Collected data entries:

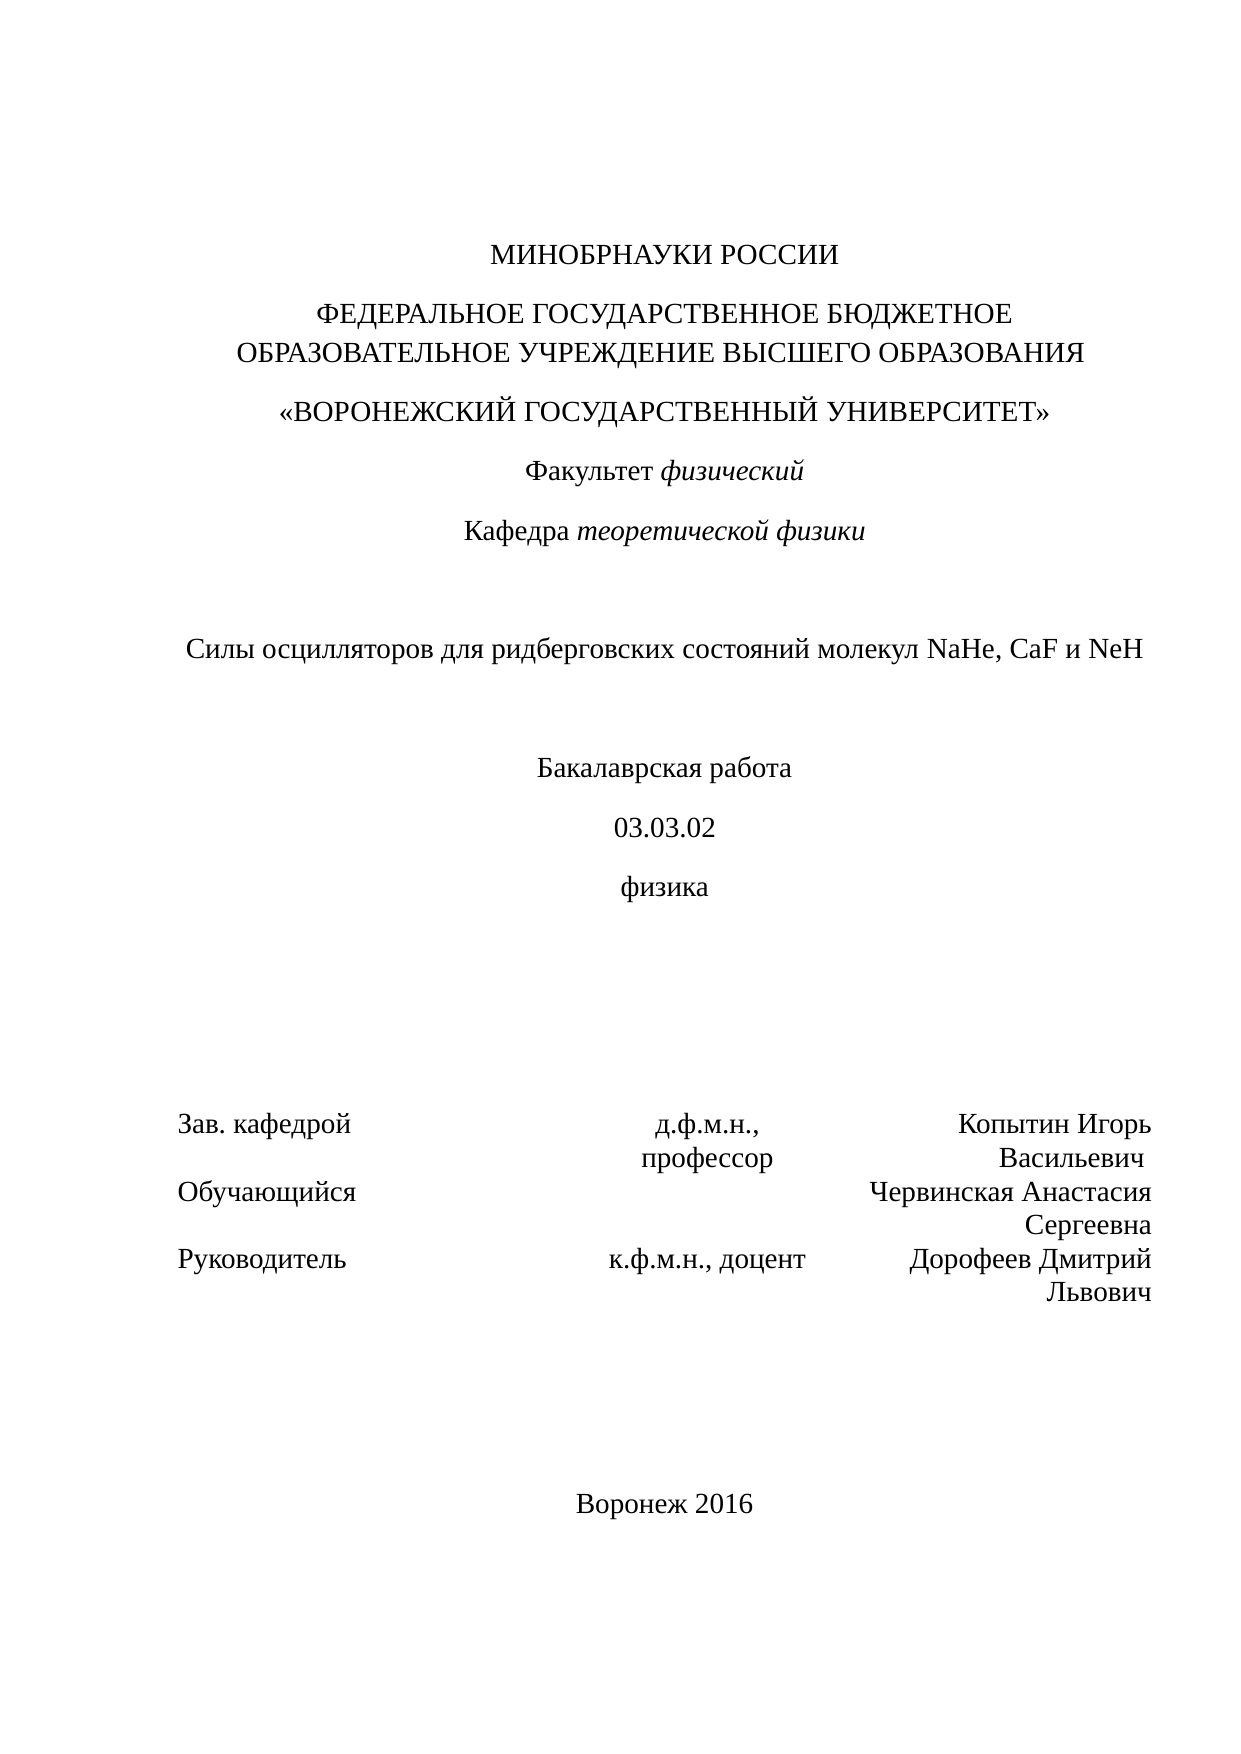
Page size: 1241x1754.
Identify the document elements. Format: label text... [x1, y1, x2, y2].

table_cell [368, 1174, 592, 1241]
table_header д.ф.м.н., профессор [592, 1107, 823, 1174]
table_cell Дорофеев Дмитрий Львович [823, 1241, 1163, 1308]
text МИНОБРНАУКИ РОССИИ [177, 237, 1152, 270]
table_header Зав. кафедрой [166, 1107, 368, 1174]
text Силы осцилляторов для ридберговских состояний молекул NaHe, CaF и NeH [177, 632, 1152, 665]
text Воронеж 2016 [177, 1486, 1152, 1519]
text физика [177, 869, 1152, 903]
table_cell Руководитель [166, 1241, 368, 1308]
text Кафедра теоретической физики [177, 513, 1152, 546]
text «ВОРОНЕЖСКИЙ ГОСУДАРСТВЕННЫЙ УНИВЕРСИТЕТ» [177, 394, 1152, 428]
text ФЕДЕРАЛЬНОЕ ГОСУДАРСТВЕННОЕ БЮДЖЕТНОЕ ОБРАЗОВАТЕЛЬНОЕ УЧРЕЖДЕНИЕ ВЫСШЕГО ОБРАЗОВАНИЯ [177, 296, 1152, 368]
table_header [368, 1107, 592, 1174]
table_cell [368, 1241, 592, 1308]
table_cell Червинская Анастасия Сергеевна [823, 1174, 1163, 1241]
table_cell Обучающийся [166, 1174, 368, 1241]
text 03.03.02 [177, 810, 1152, 843]
text Бакалаврская работа [177, 750, 1152, 784]
table_cell [592, 1174, 823, 1241]
text Факультет физический [177, 453, 1152, 487]
table_cell к.ф.м.н., доцент [592, 1241, 823, 1308]
table_header Копытин Игорь Васильевич [823, 1107, 1163, 1174]
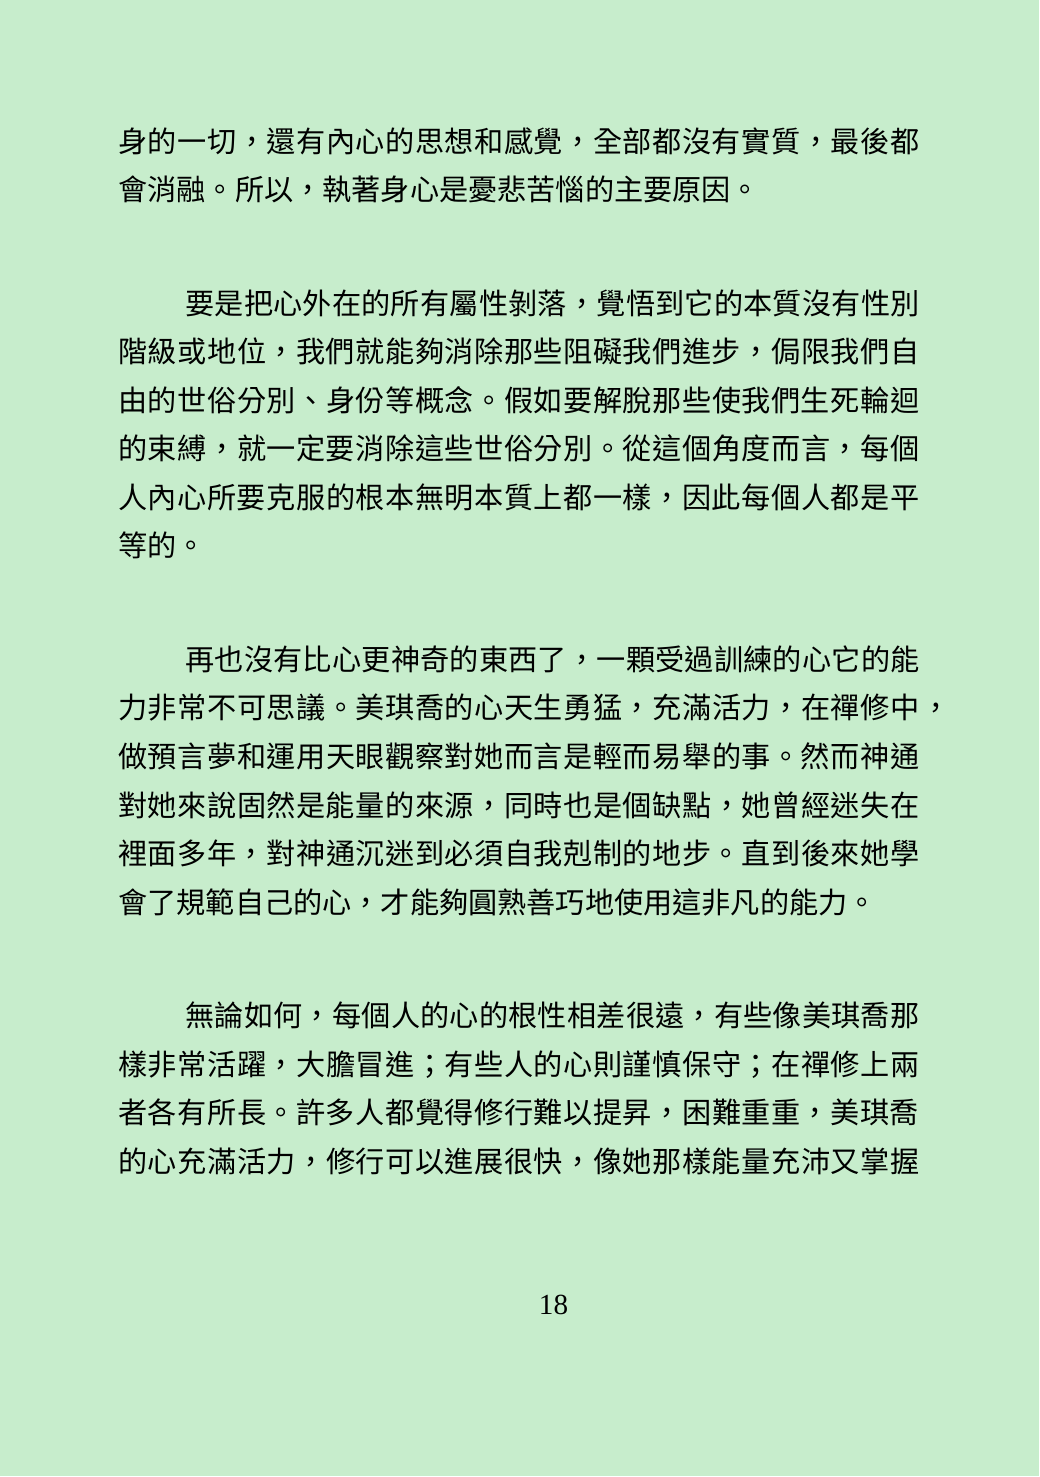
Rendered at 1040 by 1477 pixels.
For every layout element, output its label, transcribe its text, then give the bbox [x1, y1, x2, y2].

**The request**
Please repeat all of the lines above, substituting "bounding box" for "bbox" and keeping everything else the same. Omit the pictures from your answer.

**Task solution**
Page size: 1241x1754.
Identify the document elements. Format: label text... [x1, y1, x2, y2].

table_cell [368, 1174, 592, 1241]
table_header д.ф.м.н., профессор [592, 1107, 823, 1174]
table_cell Дорофеев Дмитрий Львович [823, 1241, 1163, 1308]
text МИНОБРНАУКИ РОССИИ [177, 237, 1152, 270]
table_header Зав. кафедрой [166, 1107, 368, 1174]
text Силы осцилляторов для ридберговских состояний молекул NaHe, CaF и NeH [177, 632, 1152, 665]
text Воронеж 2016 [177, 1486, 1152, 1519]
text физика [177, 869, 1152, 903]
table_cell Руководитель [166, 1241, 368, 1308]
text Кафедра теоретической физики [177, 513, 1152, 546]
text «ВОРОНЕЖСКИЙ ГОСУДАРСТВЕННЫЙ УНИВЕРСИТЕТ» [177, 394, 1152, 428]
text ФЕДЕРАЛЬНОЕ ГОСУДАРСТВЕННОЕ БЮДЖЕТНОЕ ОБРАЗОВАТЕЛЬНОЕ УЧРЕЖДЕНИЕ ВЫСШЕГО ОБРАЗОВАНИЯ [177, 296, 1152, 368]
table_header [368, 1107, 592, 1174]
table_cell [368, 1241, 592, 1308]
table_cell Червинская Анастасия Сергеевна [823, 1174, 1163, 1241]
table_cell Обучающийся [166, 1174, 368, 1241]
text 03.03.02 [177, 810, 1152, 843]
text Бакалаврская работа [177, 750, 1152, 784]
table_cell [592, 1174, 823, 1241]
text Факультет физический [177, 453, 1152, 487]
table_cell к.ф.м.н., доцент [592, 1241, 823, 1308]
table_header Копытин Игорь Васильевич [823, 1107, 1163, 1174]
Rendered at 1040 by 1477 pixels.
For every layout element, output its label, transcribe its text, then give the bounding box [x1, y1, x2, y2].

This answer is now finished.